▸ **Prompt**:
Below are some records; output exactly the lines from the line with "left elbow: (349, 280)" to the line with "right shoulder: (294, 236)", both ends kept, and nothing more.

▸ **Data listing**:
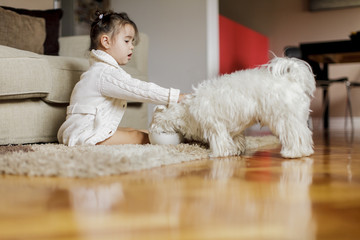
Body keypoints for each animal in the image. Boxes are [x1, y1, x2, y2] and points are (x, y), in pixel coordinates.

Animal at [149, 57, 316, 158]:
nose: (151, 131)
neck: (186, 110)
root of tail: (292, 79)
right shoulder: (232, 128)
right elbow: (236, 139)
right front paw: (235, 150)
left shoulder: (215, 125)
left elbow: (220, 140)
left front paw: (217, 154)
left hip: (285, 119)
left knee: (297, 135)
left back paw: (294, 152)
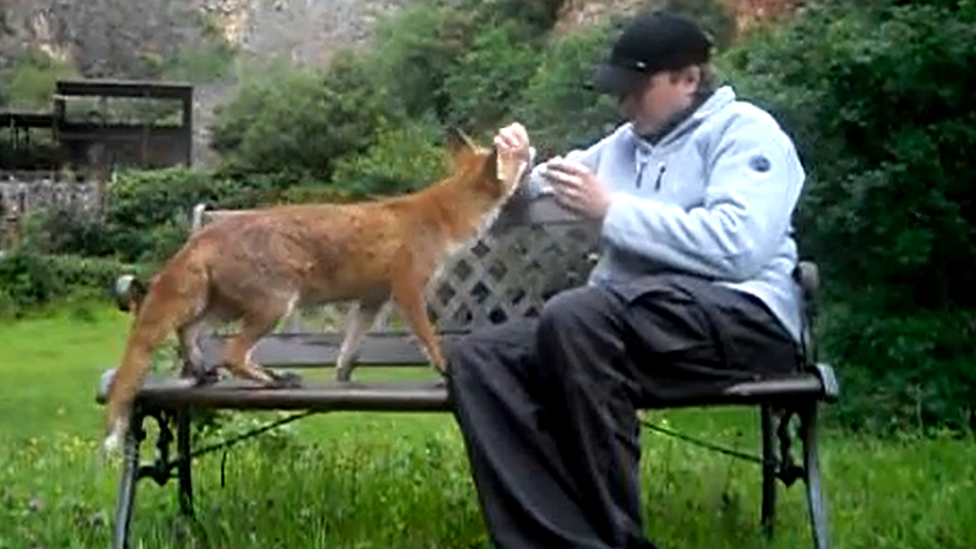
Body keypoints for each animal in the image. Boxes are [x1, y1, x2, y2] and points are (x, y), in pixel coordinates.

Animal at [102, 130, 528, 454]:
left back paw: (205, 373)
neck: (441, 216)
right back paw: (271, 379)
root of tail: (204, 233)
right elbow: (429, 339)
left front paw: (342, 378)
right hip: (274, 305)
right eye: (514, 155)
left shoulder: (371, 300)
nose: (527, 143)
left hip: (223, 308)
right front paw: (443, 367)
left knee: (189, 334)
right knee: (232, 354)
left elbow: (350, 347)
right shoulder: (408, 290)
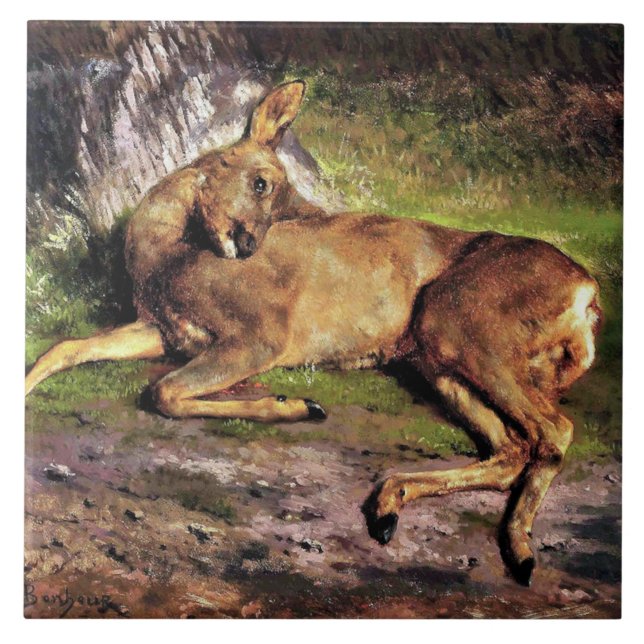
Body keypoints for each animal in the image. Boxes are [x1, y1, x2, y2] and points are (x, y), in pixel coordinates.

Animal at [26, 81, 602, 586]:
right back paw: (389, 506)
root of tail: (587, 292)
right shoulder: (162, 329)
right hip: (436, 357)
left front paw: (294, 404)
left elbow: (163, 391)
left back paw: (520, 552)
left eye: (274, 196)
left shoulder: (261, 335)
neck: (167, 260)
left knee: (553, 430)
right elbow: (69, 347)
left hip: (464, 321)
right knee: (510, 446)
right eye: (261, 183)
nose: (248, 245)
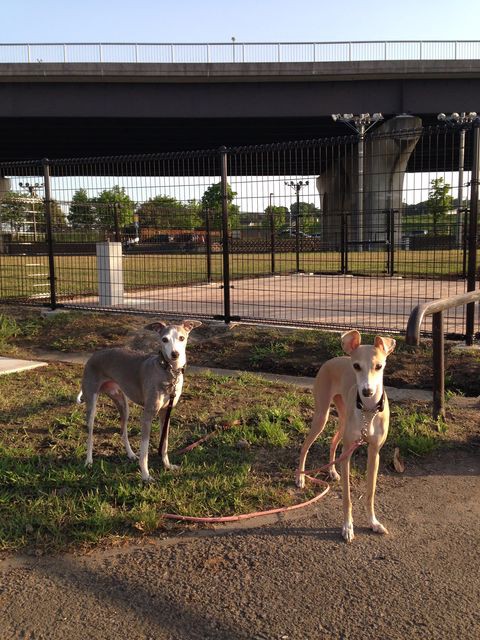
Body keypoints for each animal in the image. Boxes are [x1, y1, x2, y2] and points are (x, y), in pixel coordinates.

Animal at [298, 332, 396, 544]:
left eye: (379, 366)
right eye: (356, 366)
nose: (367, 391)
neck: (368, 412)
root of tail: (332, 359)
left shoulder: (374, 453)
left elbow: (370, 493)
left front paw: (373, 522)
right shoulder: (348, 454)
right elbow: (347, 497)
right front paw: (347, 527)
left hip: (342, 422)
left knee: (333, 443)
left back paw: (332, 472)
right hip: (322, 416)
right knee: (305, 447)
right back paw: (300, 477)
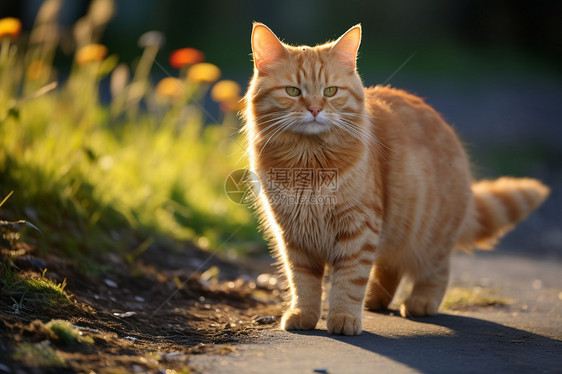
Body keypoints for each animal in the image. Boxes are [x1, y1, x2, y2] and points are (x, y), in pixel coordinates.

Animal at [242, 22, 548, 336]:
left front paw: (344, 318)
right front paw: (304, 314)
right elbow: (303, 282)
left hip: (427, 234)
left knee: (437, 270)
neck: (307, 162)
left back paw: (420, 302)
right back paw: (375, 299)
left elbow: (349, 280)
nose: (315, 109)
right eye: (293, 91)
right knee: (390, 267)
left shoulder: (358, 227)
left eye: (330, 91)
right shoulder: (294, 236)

* * *

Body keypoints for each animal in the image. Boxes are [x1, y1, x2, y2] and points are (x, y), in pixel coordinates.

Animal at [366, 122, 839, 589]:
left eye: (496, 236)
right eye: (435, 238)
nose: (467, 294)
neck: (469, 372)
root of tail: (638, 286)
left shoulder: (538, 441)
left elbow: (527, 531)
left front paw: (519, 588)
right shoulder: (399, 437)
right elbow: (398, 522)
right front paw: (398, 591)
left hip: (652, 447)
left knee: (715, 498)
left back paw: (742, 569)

==

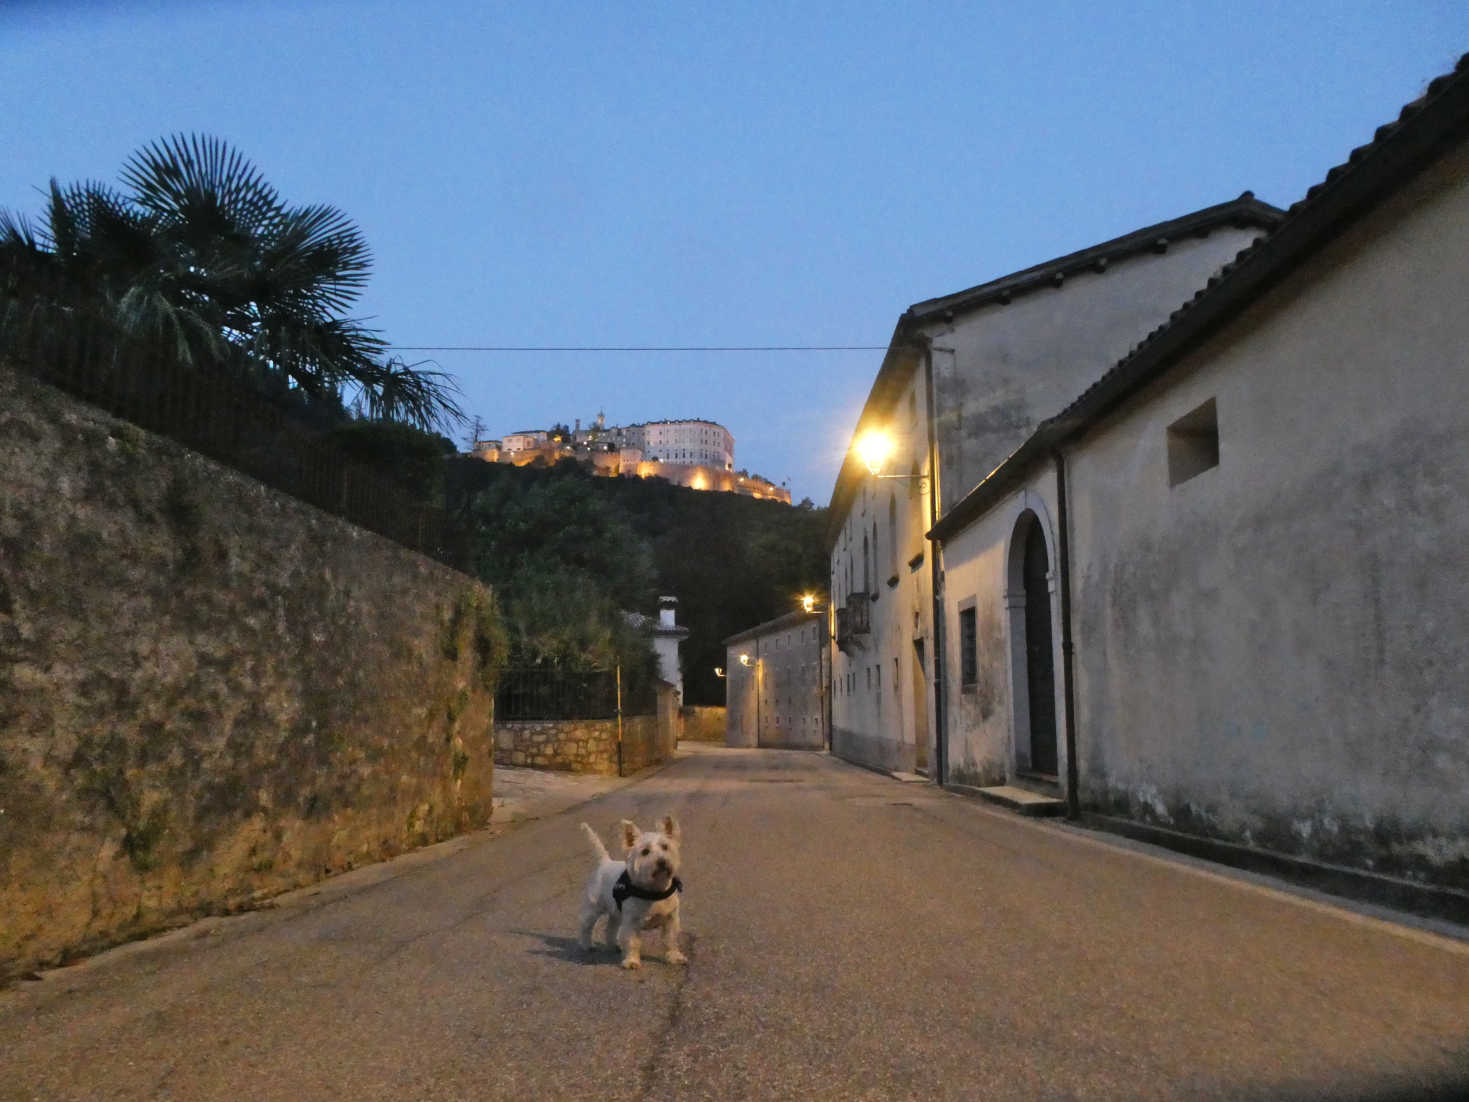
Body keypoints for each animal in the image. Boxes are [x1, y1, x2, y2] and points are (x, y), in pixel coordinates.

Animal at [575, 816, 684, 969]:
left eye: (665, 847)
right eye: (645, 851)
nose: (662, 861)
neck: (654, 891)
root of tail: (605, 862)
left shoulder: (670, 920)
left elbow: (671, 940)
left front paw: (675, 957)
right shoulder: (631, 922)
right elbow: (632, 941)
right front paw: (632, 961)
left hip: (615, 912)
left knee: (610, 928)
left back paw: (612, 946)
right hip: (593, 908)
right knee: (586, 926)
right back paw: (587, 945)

▸ **Answer to the problem**:
left elbow: (349, 280)
nose: (315, 109)
right eye: (293, 91)
right knee: (390, 267)
left shoulder: (358, 227)
left eye: (330, 91)
right shoulder: (294, 236)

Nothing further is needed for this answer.